* Records drawn from a dataset *

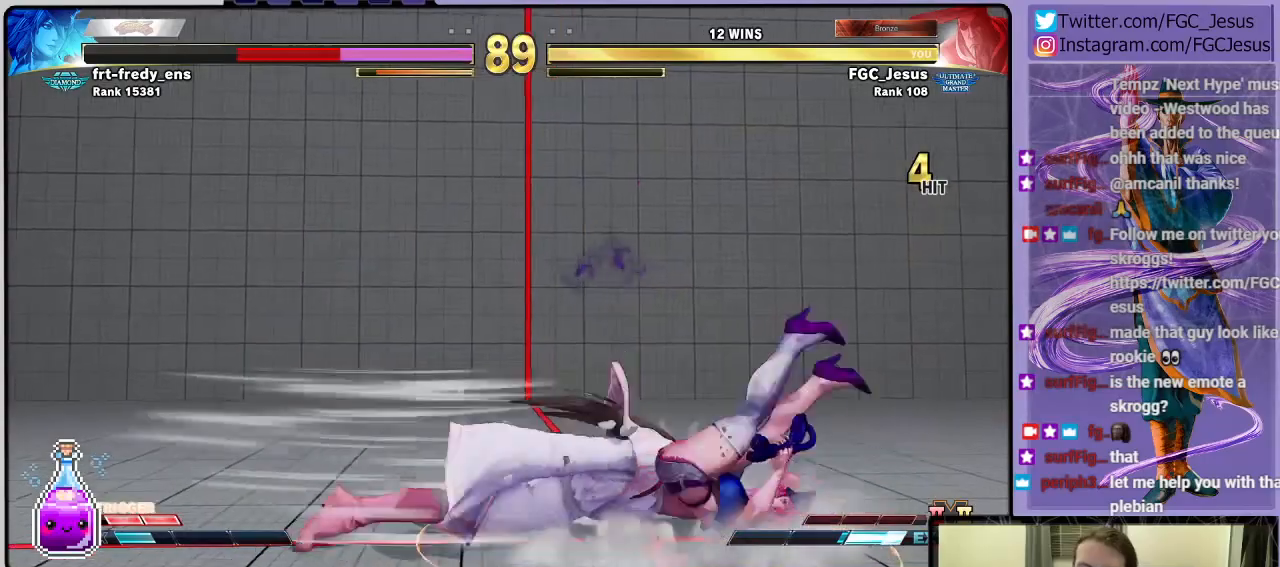
{"buttons": ["CIRCLE", "DPAD_DOWN", "DPAD_RIGHT"], "left_stick": "center", "right_stick": "center", "events": [[234, "L1", "down"], [334, "L1", "up"], [401, "CIRCLE", "down"]]}
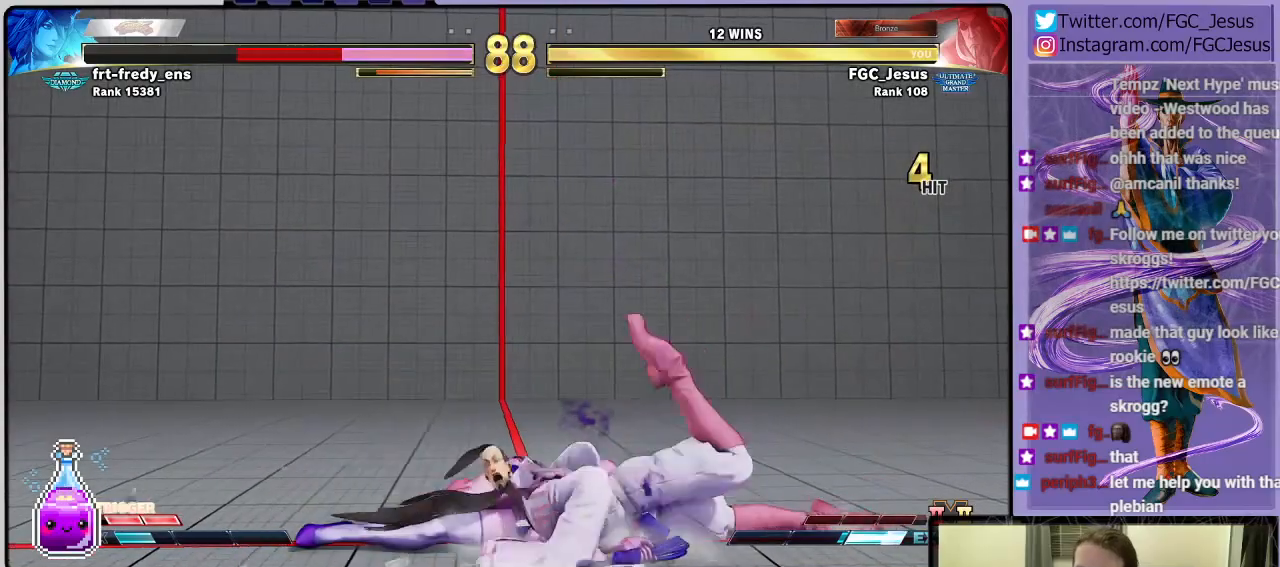
{"buttons": ["L1", "DPAD_DOWN", "DPAD_RIGHT"], "left_stick": "center", "right_stick": "center", "events": [[66, "CIRCLE", "up"], [500, "L1", "down"]]}
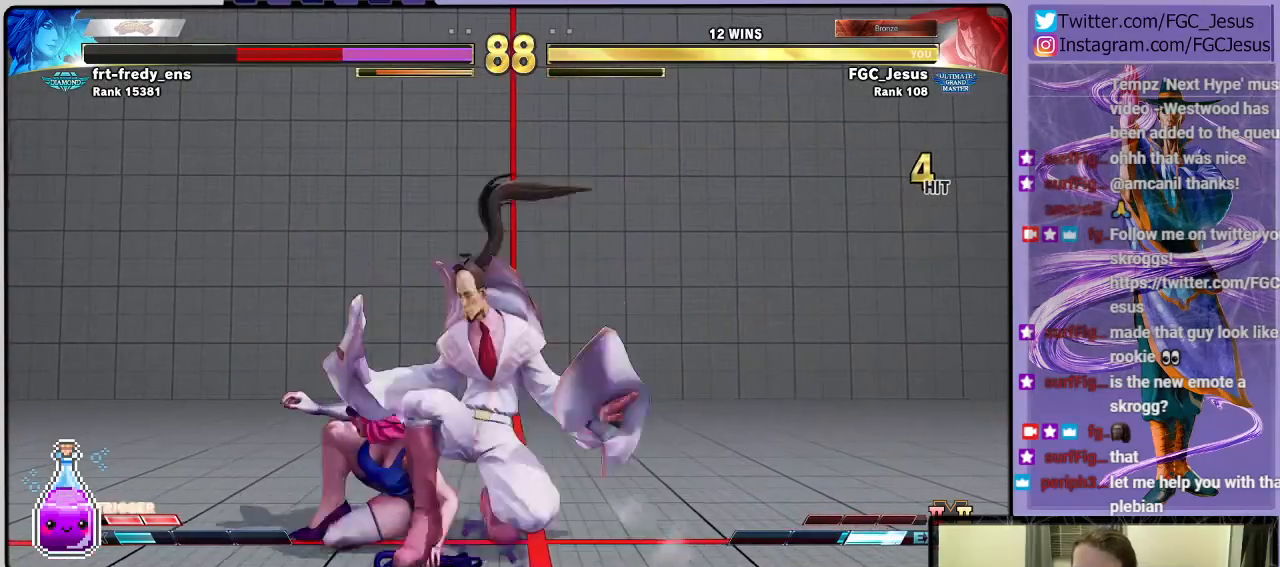
{"buttons": ["DPAD_RIGHT"], "left_stick": "center", "right_stick": "center", "events": [[134, "L1", "up"], [167, "CIRCLE", "down"], [301, "CIRCLE", "up"], [367, "DPAD_DOWN", "up"]]}
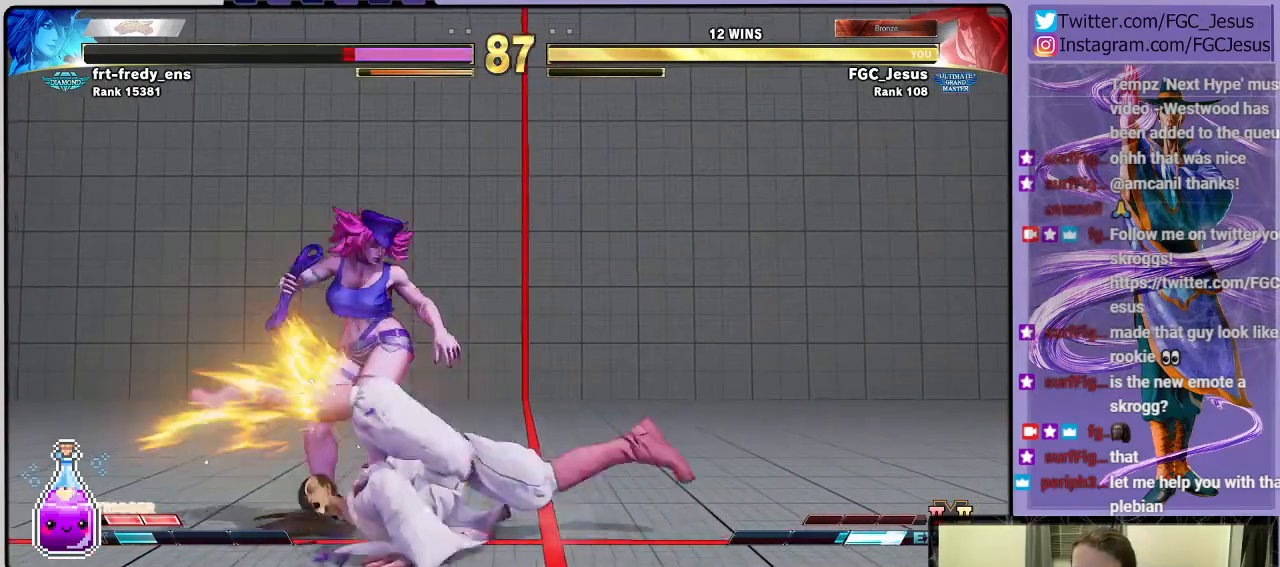
{"buttons": ["CROSS", "DPAD_RIGHT"], "left_stick": "center", "right_stick": "center", "events": [[400, "CROSS", "down"]]}
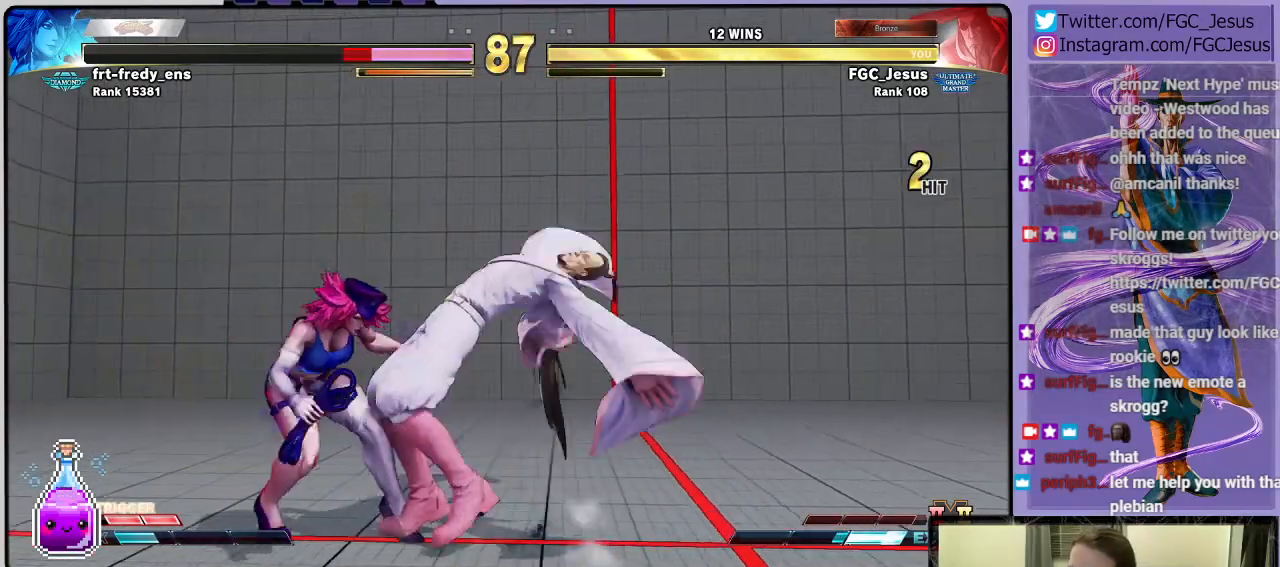
{"buttons": ["DPAD_LEFT"], "left_stick": "center", "right_stick": "center", "events": [[67, "CROSS", "up"], [367, "DPAD_RIGHT", "up"], [401, "DPAD_LEFT", "down"]]}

* REQUIRED WORK *
Keeping every word as it is, write out all the data and omit the pictures.

* WRITTEN SOLUTION *
{"buttons": ["CIRCLE", "DPAD_DOWN", "DPAD_RIGHT"], "left_stick": "center", "right_stick": "center", "events": [[234, "L1", "down"], [334, "L1", "up"], [401, "CIRCLE", "down"]]}
{"buttons": ["L1", "DPAD_DOWN", "DPAD_RIGHT"], "left_stick": "center", "right_stick": "center", "events": [[66, "CIRCLE", "up"], [500, "L1", "down"]]}
{"buttons": ["DPAD_RIGHT"], "left_stick": "center", "right_stick": "center", "events": [[134, "L1", "up"], [167, "CIRCLE", "down"], [301, "CIRCLE", "up"], [367, "DPAD_DOWN", "up"]]}
{"buttons": ["CROSS", "DPAD_RIGHT"], "left_stick": "center", "right_stick": "center", "events": [[400, "CROSS", "down"]]}
{"buttons": ["DPAD_LEFT"], "left_stick": "center", "right_stick": "center", "events": [[67, "CROSS", "up"], [367, "DPAD_RIGHT", "up"], [401, "DPAD_LEFT", "down"]]}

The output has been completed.